In a letter sent to the U.N.’s secretary-general less than two weeks before the summit, two U.N. special rapporteurs and the chairs of the CFS and HLPE warned that a new SPI for food would fragment the governance of food systems — a “dangerous path” that could erode public confidence in the U.N. The letter called for “a clear commitment to support and strengthen the HLPE and the CFS,” which Clapp said could include giving the HLPE greater autonomy to investigate topics of its own choosing, as well as expanding its purview beyond food security and nutrition to encompass more elements of the global food system. Better funding, she noted, would also be welcomed.
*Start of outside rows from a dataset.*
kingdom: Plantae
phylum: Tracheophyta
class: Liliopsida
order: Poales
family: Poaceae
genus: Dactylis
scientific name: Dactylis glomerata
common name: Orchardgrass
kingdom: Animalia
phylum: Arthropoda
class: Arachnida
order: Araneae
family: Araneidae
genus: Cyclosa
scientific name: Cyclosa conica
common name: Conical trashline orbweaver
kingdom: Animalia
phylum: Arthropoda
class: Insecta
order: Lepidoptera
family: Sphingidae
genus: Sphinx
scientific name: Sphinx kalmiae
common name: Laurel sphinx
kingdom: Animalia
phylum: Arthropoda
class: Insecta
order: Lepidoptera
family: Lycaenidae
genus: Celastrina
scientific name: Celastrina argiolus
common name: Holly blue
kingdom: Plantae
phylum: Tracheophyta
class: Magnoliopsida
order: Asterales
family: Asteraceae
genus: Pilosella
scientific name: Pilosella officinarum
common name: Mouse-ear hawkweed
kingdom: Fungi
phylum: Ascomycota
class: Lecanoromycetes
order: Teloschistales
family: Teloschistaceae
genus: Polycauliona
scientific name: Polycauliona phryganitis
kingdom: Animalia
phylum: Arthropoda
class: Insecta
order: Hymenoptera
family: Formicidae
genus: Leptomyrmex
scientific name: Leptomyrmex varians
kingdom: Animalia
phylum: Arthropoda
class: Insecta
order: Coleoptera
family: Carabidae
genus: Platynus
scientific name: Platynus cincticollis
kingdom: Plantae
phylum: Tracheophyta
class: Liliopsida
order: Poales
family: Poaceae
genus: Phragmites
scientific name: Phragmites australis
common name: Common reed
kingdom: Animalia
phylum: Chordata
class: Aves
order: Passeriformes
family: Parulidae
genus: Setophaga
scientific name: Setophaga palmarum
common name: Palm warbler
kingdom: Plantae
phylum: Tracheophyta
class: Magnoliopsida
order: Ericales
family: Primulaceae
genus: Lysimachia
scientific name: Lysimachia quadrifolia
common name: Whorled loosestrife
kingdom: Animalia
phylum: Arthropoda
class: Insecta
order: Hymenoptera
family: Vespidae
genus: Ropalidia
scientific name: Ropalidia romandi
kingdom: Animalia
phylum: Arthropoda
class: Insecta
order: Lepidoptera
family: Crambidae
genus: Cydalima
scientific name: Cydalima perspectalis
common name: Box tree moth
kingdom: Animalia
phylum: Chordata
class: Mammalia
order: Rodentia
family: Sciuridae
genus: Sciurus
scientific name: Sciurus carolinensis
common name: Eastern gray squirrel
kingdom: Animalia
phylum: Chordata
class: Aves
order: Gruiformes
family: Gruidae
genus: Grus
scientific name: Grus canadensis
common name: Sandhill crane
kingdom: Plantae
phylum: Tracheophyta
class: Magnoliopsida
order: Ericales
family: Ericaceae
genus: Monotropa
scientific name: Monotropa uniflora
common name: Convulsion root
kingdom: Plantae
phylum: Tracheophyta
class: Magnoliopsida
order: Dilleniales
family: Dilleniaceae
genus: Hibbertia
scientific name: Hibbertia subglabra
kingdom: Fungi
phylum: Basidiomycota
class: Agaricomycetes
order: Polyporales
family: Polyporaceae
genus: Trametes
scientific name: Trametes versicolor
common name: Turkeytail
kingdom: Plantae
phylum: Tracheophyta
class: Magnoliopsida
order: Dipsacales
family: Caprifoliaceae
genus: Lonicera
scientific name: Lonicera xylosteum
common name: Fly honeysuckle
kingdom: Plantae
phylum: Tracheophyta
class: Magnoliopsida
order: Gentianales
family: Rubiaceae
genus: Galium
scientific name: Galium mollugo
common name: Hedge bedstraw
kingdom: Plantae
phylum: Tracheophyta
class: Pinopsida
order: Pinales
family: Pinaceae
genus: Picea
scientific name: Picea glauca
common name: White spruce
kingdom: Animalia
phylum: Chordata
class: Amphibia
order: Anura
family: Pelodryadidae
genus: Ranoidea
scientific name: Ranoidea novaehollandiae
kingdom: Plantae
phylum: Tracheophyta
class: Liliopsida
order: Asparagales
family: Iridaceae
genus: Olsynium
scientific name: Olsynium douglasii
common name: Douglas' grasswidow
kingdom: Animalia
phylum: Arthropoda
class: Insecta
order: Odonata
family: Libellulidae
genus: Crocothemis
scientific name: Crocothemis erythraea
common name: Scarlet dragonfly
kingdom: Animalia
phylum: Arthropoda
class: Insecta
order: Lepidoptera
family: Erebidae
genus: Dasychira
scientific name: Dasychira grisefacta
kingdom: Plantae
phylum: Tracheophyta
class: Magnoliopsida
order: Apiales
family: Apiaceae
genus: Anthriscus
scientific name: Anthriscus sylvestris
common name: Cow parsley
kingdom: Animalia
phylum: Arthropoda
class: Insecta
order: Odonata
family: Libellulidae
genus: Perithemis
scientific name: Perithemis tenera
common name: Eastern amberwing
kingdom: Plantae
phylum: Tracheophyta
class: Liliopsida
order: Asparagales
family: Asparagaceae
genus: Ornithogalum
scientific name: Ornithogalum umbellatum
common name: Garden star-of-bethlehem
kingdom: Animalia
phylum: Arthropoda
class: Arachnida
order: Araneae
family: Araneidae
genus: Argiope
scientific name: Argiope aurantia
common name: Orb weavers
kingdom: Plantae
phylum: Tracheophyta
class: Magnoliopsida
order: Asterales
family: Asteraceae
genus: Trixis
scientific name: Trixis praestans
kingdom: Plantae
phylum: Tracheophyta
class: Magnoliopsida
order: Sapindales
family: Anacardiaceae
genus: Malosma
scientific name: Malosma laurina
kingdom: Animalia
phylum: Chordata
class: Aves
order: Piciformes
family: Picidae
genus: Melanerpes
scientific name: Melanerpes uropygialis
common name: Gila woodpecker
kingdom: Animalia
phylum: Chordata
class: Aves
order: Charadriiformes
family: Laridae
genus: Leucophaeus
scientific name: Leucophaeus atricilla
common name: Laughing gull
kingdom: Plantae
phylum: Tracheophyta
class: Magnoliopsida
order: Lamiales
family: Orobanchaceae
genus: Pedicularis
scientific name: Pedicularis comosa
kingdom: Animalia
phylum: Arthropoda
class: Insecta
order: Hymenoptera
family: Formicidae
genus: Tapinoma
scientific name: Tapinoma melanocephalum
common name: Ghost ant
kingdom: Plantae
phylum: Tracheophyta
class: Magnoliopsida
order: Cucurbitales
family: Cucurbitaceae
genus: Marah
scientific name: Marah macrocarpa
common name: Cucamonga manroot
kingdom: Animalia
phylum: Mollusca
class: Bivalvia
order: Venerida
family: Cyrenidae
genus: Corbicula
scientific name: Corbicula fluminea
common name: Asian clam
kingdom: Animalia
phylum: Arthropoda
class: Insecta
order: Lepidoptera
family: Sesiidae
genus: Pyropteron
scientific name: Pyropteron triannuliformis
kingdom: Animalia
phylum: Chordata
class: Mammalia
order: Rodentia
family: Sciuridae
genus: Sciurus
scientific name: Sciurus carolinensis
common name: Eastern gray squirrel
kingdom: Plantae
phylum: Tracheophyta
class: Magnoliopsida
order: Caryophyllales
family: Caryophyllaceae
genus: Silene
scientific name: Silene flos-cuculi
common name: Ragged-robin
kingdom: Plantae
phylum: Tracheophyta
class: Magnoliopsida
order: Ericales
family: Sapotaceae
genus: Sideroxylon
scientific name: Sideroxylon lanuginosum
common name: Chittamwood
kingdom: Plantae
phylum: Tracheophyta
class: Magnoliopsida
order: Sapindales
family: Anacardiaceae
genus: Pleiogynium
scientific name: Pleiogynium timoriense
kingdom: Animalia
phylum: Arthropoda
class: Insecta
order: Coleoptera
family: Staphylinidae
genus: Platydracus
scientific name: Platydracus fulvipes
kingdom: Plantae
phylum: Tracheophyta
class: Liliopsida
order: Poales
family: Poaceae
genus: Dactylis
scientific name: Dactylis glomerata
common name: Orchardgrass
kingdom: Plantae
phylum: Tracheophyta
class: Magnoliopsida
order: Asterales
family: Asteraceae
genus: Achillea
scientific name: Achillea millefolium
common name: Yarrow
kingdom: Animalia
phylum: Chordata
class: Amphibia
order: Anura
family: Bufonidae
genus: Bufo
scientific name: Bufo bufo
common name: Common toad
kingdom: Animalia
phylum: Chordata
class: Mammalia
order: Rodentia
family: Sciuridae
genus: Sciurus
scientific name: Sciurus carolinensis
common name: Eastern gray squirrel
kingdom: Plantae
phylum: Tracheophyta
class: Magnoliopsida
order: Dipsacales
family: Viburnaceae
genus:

At Thursday and Friday’s summit, countries and organizations announced commitments to tackle food waste, support family farming, and promote “nature-positive” production, but there was no big announcement about a new SPI for food. Amina Mohammed, the U.N. Deputy Secretary-General, said during a segment on future pathways that the CFS would remain an “essential platform” for providing advice on food and nutrition, but she didn’t mention the controversy.
Von Braun had warned this might happen. “The summit is not a launch event,” he said, instead calling it “the beginning of the follow-up” from the past 18 months of negotiations. Conference leaders said on Thursday that this follow-up would be facilitated in part by a “coordination hub” composed of the Food and Agriculture Organization, the International Fund for Agricultural Development, and the World Food Programme. Statements from several U.N. leaders suggested support for strengthening the CFS and HLPE, but it’s unclear exactly what will pan out.
Human rights advocates like Michael Fakhri, the U.N.’s special rapporteur on the right to food, have called for the CFS to be the forum for ongoing policy conversations. They hope that the “IPCC for food” debate will eventually come to a resolution that keeps existing mechanisms intact and strengthens their authority.
The CFS is one of the only food and policy bodies that prioritizes a “human rights-based approach,” Fakhri wrote in an op-ed published on the day of the summit. “Hopefully, it will be there that the world’s governments will decide to cooperate and devise a multilateral plan on how to overcome the food crisis.”